Search code examples
regexperlfindpcre

Alternative to 'find' which supports PCRE


Linux's find command does not support Perl compatible regular expressions (PCRE). Is there an alternative that can do that that is concise to use (one line on command line).

I found some one liners but they were long and complicated, making it difficult to understand what they do and a pain to write them every time.

Examples:

https://unix.stackexchange.com/questions/726878/is-it-possible-to-use-perl-like-regular-expressions-with-the-linux-find-command

uses pipelining, -options, and multiple functions.

Unix/Linux/FreeBSD Find Command with Perl Regex

uses a lot of options and also Perl

I tried using Perl directly but didn't find a pure Perl one-liner for it.

Example:

perl regex command line - how to get matches instead replacing

Gives a one liner for finding matches within a single file. But does not find filename matches within a directory.


Solution

  • Using Perl's File::Find

    perl -MFile::Find -wE'find( sub { say $File::Find::name if /\.pl$/ }, q(.) )'
    

    This finds all entries which end with .pl, recursively anywehere under the current directory.

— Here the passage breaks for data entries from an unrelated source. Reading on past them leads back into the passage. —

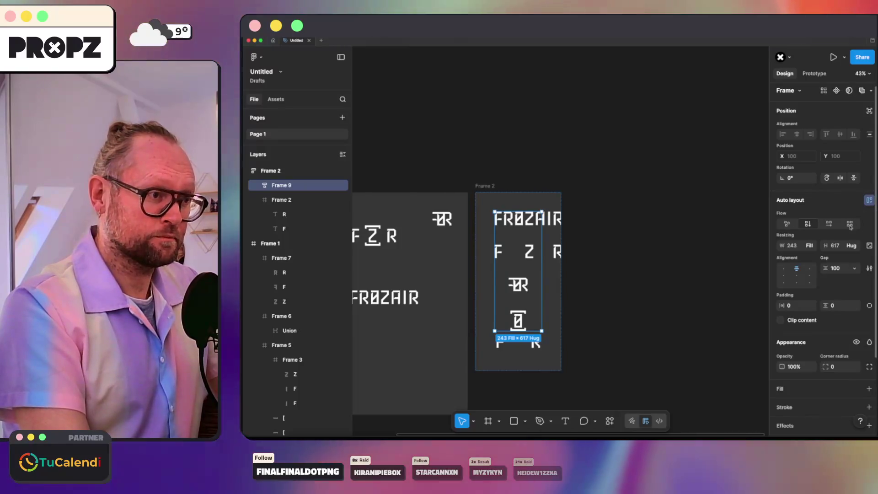
# Set Frame 9's width to Hug contents, keeping height hugging, and review its rows
pyautogui.click(807, 245)
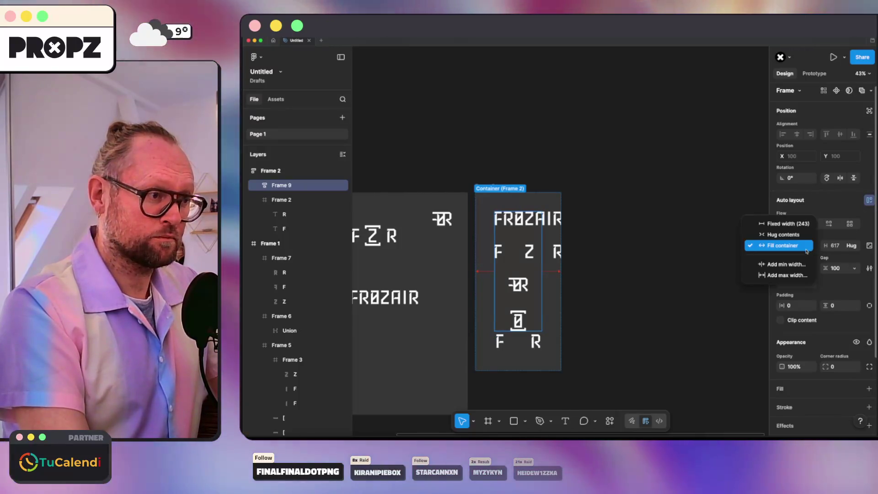
pyautogui.click(795, 234)
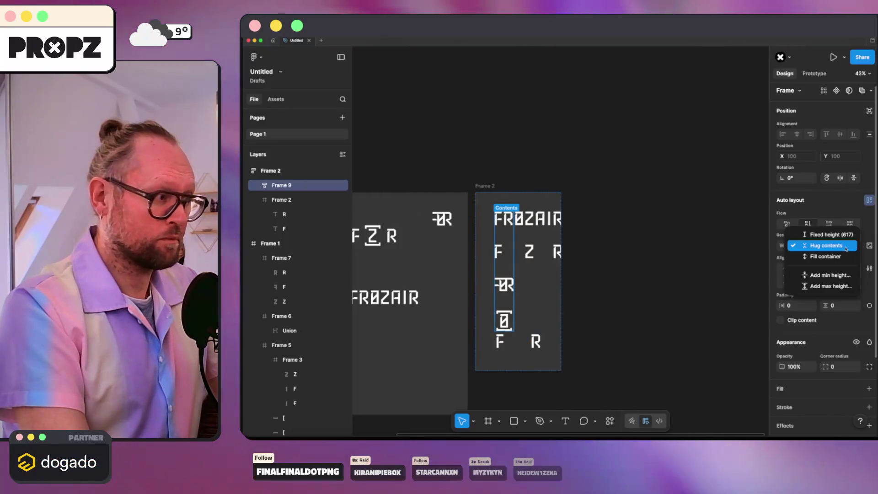
pyautogui.click(809, 245)
pyautogui.click(277, 200)
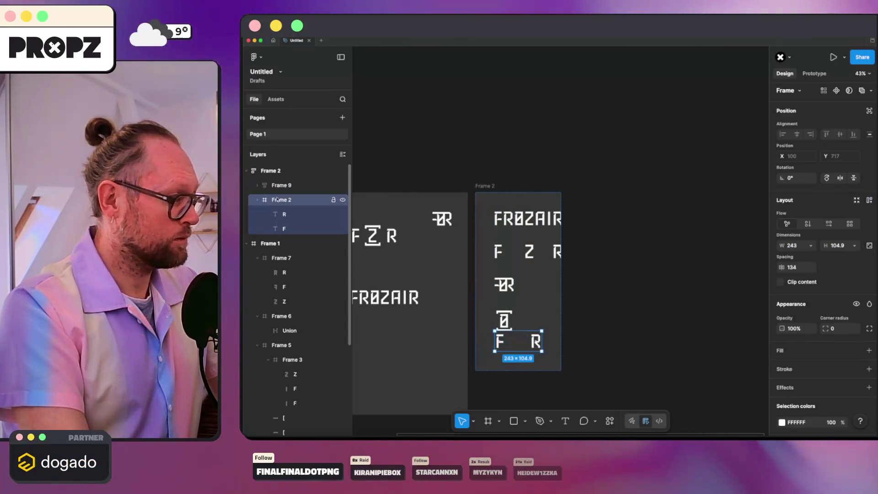
pyautogui.click(258, 185)
pyautogui.click(290, 200)
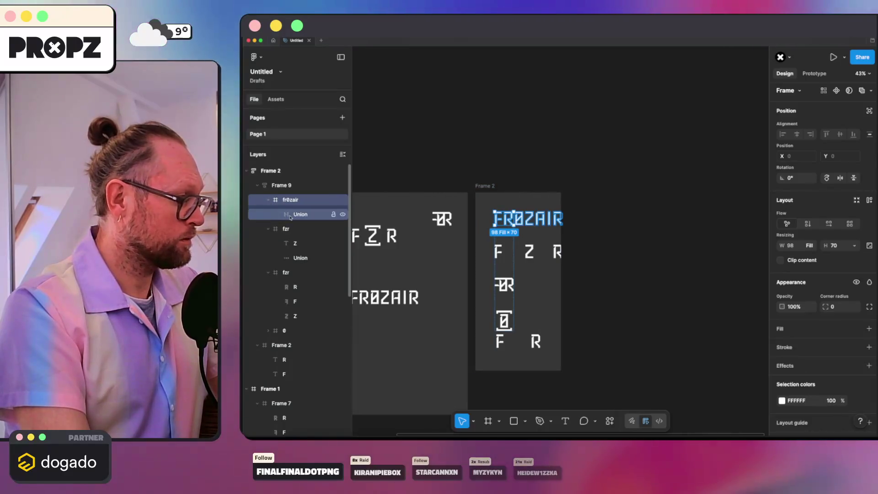
pyautogui.click(300, 214)
pyautogui.click(281, 185)
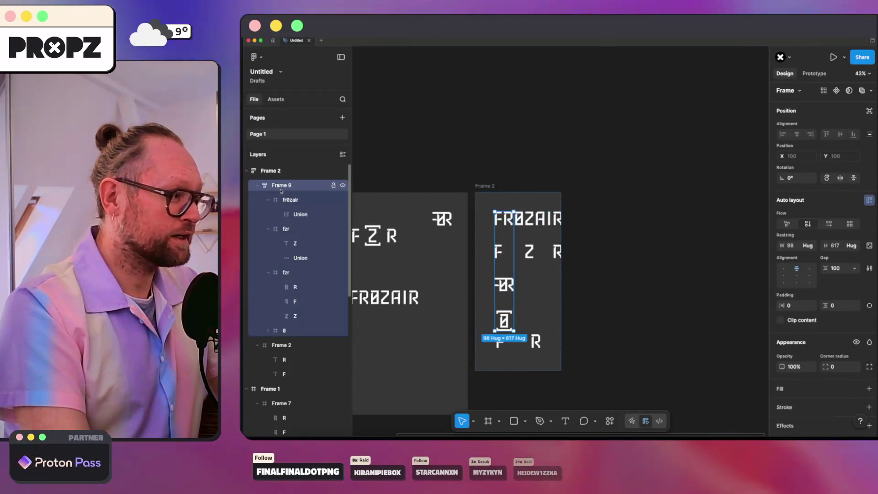
pyautogui.moveTo(288, 171)
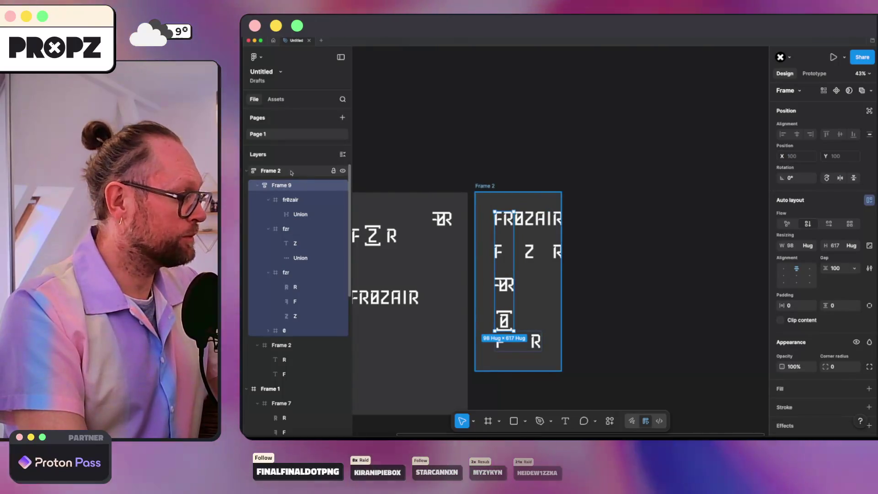
# Move up to parent Frame 2 and confirm its width also hugs contents
pyautogui.press('shift+Return')
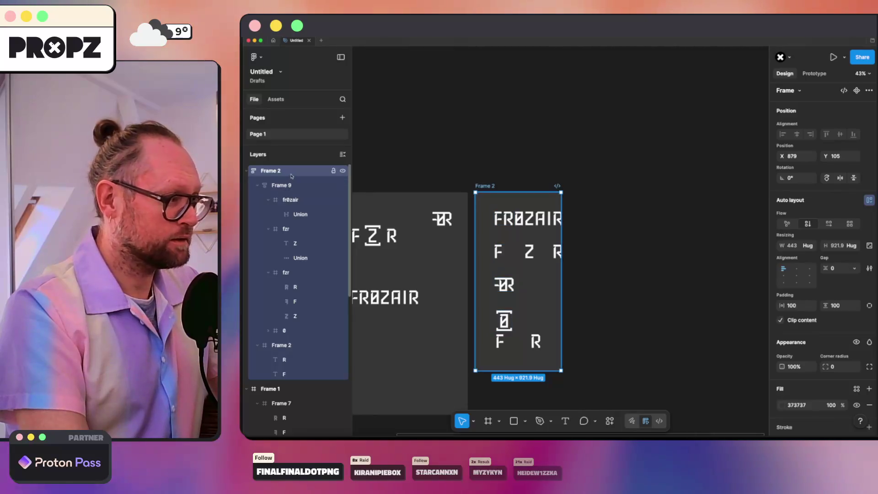
pyautogui.click(811, 245)
pyautogui.click(785, 241)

    Or take the directory as input, with the current dir as default

    perl -MFile::Find -wE' $d = shift//q(.); 
        find( sub { say $File::Find::name if /\.pl$/ }, $d )' directory-name
    

    Or assemble all files found for some possible post-processing, writing to file etc

    perl -MFile::Find -wE' $d = shift//q(.); 
        find( sub { push @f, $File::Find::name if /\.pl$/ }, $d ); 
        say for @f'  directory-name
    

    (If run without a directory-name then the current directory is used)

    However, I don't see why a simple pipeline of find + grep isn't suitable. The grep itself supports basic regex, while with -E it supports extended ones and with -P (Perl) it uses PCRE. So

    find ... | grep -P regex 
    

    does exactly what is asked, in one command line. Criteria for filenames then can be split, some to go with find's own globbing and some in grep's regex.


    Finally, the question asks for PCRE and find indeed doesn't have PCRE regex, as stated. However, find does support other flavors of regex. The man page has only a basic statement while a detailed description of differences between the flavors can be found with info find command on Linux (what I couldn't find on internet).

    In short, the main differences from PCRE as used by grep and other tools, are: 1) the regex pattern has to match the whole path and not just a substring in it, and 2) this is very basic

    So to find a file which has letters and then numbers before a .txt extension in the filename, with anything else for the path, anywhere in or under the current directory

    find . -type f -regex '.*\/[a-zA-Z]+[0-9]+\.txt'
    

    Note that the leading .* is necessary, otherwise the path leading to the filename itself can't be matched (there's at least ./ in it).

    Basic as it is in comparison with the full PCRE, this may well be plenty enough for most uses.